▶ [LO QUE SE PIDE]: Pon en una tabla Markdown las líneas del listado desde el principio hasta la línea que contiene "Praxen zeigen, dass", con las dos puntas incluidas y sin las líneas en blanco. Usa la columna "Fila" para el número de fila y la columna "Línea" para el texto.

Entradas guardadas
○ ○ ○ ○ ○

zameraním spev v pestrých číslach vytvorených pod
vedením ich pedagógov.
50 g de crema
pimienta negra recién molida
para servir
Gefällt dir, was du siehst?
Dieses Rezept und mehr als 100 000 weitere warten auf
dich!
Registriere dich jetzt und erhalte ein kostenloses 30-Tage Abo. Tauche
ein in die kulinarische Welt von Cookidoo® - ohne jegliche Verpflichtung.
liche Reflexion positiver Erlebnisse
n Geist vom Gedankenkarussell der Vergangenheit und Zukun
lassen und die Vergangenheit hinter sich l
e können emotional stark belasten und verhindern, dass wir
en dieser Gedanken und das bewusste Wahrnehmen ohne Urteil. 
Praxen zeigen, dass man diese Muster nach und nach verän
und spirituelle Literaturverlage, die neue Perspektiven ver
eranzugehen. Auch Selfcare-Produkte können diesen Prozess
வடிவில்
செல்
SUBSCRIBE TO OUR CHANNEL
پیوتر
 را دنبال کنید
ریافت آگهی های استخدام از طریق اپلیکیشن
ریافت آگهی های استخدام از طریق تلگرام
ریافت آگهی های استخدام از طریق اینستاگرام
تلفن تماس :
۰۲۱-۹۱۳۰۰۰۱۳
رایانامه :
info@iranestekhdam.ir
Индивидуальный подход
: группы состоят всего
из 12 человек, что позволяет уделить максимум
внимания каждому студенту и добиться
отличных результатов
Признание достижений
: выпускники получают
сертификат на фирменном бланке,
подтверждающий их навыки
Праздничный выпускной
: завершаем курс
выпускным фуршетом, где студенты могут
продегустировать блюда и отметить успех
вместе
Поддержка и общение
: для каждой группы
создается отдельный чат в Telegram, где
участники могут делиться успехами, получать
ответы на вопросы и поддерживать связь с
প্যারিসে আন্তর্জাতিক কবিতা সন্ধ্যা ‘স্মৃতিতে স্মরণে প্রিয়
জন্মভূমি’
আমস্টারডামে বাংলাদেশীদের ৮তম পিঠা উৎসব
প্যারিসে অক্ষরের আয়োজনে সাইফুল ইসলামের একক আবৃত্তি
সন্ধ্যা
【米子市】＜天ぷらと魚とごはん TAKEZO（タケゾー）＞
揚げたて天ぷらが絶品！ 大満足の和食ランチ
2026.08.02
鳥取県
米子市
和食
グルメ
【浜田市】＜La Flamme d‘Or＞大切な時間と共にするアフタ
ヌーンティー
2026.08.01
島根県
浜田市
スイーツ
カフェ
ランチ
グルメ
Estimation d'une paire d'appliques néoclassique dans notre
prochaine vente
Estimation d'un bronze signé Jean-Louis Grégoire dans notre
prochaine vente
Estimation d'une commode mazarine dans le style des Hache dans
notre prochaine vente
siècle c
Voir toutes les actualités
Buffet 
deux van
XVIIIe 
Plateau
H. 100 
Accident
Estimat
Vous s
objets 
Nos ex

○ ○ ○ ○ ○

▶ [RESULTADO]:
| Fila | Línea |
|---|---|
| 1 | zameraním spev v pestrých číslach vytvorených pod |
| 2 | vedením ich pedagógov. |
| 3 | 50 g de crema |
| 4 | pimienta negra recién molida |
| 5 | para servir |
| 6 | Gefällt dir, was du siehst? |
| 7 | Dieses Rezept und mehr als 100 000 weitere warten auf |
| 8 | dich! |
| 9 | Registriere dich jetzt und erhalte ein kostenloses 30-Tage Abo. Tauche |
| 10 | ein in die kulinarische Welt von Cookidoo® - ohne jegliche Verpflichtung. |
| 11 | liche Reflexion positiver Erlebnisse |
| 12 | n Geist vom Gedankenkarussell der Vergangenheit und Zukun |
| 13 | lassen und die Vergangenheit hinter sich l |
| 14 | e können emotional stark belasten und verhindern, dass wir |
| 15 | en dieser Gedanken und das bewusste Wahrnehmen ohne Urteil.  |
| 16 | Praxen zeigen, dass man diese Muster nach und nach verän |